The researchers note that there is substantial evidence that bariatric surgery procedures are associated with a negative effect on bone health and several prospective studies have shown that bariatric surgery is associated not only with an increase in bone turnover markers, in favour of an increased resorption, but also with a decrease in bone mineral density (BMD). An increase in bone turnover markers and in BMD loss is associated with malabsorptive procedures and skeletal fragility. However, a study conducted in the UK (Cooper C, et al. Risk of fracture after bariatric surgery in the United Kingdom: population based, retrospective cohort study. BMJ. 2012;345), found no significant increase in fracture risk associated with bariatric surgery. Nevertheless, several studies have reported that malabsorptive procedures have been shown to be associated with an increased risk of fracture and that the risk of fracture after bariatric surgery might be bone site specific with a higher susceptibility for upper limb fracture.


Obesity is a known risk factors of osteoarthritis (OA), particularly at the knee joint. A study by Poolman et al (Effects of bariatric surgery for knee complaints in (morbidly) obese adult patients: a systematic review: bariatric surgery for knee complaints. Obes Rev. 2015;16(2):161–70.) revealed that surgery was associated with an antalgic effect in individuals with symptomatic knee OA, however, the lack of data were highlighted by the authors.

Rheumatoid arthritis

Sparks et al (Impact of bariatric surgery on patients with rheumatoid arthritis: bariatric surgery and RA. Arthritis Care Res. 2015;67(12):1619–26.) examined RA outcomes in RA patients after bariatric surgery. In total, 53 RA patients were assessed on RA characteristics and disease activity following a bariatric surgery procedure (RYGB, 81%) with a mean ± SD time of most recent follow-up visit of 5.8±3.2 years after surgery. Twelve months following surgery, 6% vs 57% at baseline had moderate to high disease activity (p<0.001) and 74% of RA patients vs 26% at baseline were in remission at the most recent follow-up visit.

Psoriatic arthritis

Two large prospective studies Gelfand et al (Obesity and the risk of psoriatic arthritis: a population-based study. Ann Rheum Dis. 2012;71(8):1273–7) and Qureshi et al (Obesity and risk of incident psoriatic arthritis in US women. Ann Rheum Dis. 2012;71(8):1267–72) has shown that obesity is not only a comorbid condition in Psoriatic arthritis (PsA) but a real risk factor – and obesity might play a role in the severity of the PsA and interfere with the capacity to achieve and sustain minimal disease activity.

Reddy et al (Clinical improvements in psoriasis and psoriatic arthritis with surgical weight loss [abstract]. Arthritis Rheumatol. 2015;67(Suppl 10)), conducted one of the few studies assessing the effects of surgical weight loss on 86 patients with psoriasis and 21 with PsA. In the 21 patients who had PsA, disease severity rating decreased from 6.4 to 4.5 (p=0.01); a more clinically relevant decrease was observed in patients with the worst disease (8.2 vs 4.8) (p < 0.01). The authors noted that, “The sample size in this study did not permit any definitive conclusions although results are encouraging.”

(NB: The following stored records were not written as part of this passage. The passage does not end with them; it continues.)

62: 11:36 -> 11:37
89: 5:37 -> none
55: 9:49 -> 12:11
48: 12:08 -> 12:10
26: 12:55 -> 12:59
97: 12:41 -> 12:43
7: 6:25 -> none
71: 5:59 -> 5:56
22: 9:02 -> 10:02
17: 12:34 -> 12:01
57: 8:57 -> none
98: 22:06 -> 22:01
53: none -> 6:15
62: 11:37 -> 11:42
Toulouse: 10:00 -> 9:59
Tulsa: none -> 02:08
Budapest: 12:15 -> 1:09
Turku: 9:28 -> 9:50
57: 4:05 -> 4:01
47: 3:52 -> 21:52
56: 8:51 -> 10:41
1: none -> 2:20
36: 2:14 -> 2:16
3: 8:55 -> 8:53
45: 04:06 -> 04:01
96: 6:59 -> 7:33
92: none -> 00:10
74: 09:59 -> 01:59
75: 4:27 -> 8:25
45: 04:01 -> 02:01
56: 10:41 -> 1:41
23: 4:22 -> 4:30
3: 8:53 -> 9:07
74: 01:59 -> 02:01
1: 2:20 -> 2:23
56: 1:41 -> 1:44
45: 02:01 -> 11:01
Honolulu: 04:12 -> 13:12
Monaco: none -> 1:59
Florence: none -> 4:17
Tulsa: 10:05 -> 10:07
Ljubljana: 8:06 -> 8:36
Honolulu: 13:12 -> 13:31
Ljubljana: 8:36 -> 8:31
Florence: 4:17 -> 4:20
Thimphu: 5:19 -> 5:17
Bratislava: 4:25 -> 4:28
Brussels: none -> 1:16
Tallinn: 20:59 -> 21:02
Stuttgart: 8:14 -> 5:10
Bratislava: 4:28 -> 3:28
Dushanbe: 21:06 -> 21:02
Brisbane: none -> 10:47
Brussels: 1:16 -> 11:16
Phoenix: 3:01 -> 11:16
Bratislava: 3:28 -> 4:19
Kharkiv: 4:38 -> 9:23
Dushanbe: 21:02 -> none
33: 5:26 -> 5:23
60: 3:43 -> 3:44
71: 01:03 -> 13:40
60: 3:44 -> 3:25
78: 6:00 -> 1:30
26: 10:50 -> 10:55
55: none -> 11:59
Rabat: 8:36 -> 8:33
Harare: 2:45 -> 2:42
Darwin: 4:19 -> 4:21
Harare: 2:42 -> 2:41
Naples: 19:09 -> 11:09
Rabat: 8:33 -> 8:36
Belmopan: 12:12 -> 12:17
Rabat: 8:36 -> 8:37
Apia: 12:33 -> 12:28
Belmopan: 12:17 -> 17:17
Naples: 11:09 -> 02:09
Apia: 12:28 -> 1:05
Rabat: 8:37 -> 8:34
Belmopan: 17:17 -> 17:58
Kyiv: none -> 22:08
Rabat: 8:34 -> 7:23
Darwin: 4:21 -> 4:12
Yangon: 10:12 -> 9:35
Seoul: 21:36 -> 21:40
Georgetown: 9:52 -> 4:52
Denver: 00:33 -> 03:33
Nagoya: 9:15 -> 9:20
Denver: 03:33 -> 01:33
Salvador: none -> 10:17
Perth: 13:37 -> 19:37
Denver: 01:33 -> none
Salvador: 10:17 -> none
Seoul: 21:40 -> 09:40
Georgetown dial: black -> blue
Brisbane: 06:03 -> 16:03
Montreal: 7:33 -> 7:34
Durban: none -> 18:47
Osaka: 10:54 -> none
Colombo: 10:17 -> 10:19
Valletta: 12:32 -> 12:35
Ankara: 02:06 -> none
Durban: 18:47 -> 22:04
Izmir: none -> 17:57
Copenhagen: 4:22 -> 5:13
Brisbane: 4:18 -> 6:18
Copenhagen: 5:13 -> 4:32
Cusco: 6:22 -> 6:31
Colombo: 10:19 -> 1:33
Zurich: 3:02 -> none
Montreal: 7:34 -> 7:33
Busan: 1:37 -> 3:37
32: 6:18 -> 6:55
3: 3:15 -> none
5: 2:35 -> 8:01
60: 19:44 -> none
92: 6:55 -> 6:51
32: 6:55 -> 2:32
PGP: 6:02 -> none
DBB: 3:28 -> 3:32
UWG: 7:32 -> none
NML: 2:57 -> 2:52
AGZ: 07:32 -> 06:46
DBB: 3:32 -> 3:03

A study in Denmark by Skov et al (Incidence and prognosis of psoriasis and psoriatic arthritis in patients undergoing bariatric surgery. JAMA Surg. 2017;152(4):344), investigating the first occurrence of PsA in patients treated with gastric bypass or gastric banding, revealed that a decreased risk of PsA (adjusted HR, 0.29; 95% CI 0.12–0.71) was found in patients who underwent a gastric bypass, but this was not observed in patients following gastric banding (adjusted HR, 0.53; 95% CI 0.08–3.56).

“Bariatric procedures have deleterious effects on bone metabolism, and there is a great body of evidence showing that this can lead to an increase in fracture risk, particularly in patients operated with malabsorptive techniques,” the authors concluded. “The present narrative literature review aimed to provide some new insights into the complex relationship between obesity and various rheumatic diseases and underlines the need to conduct additional trials, if possible long-term prospective controlled trials, to fully assess the risk-benefit ratio of bariatric surgery in morbidly obese patients with rheumatic diseases.”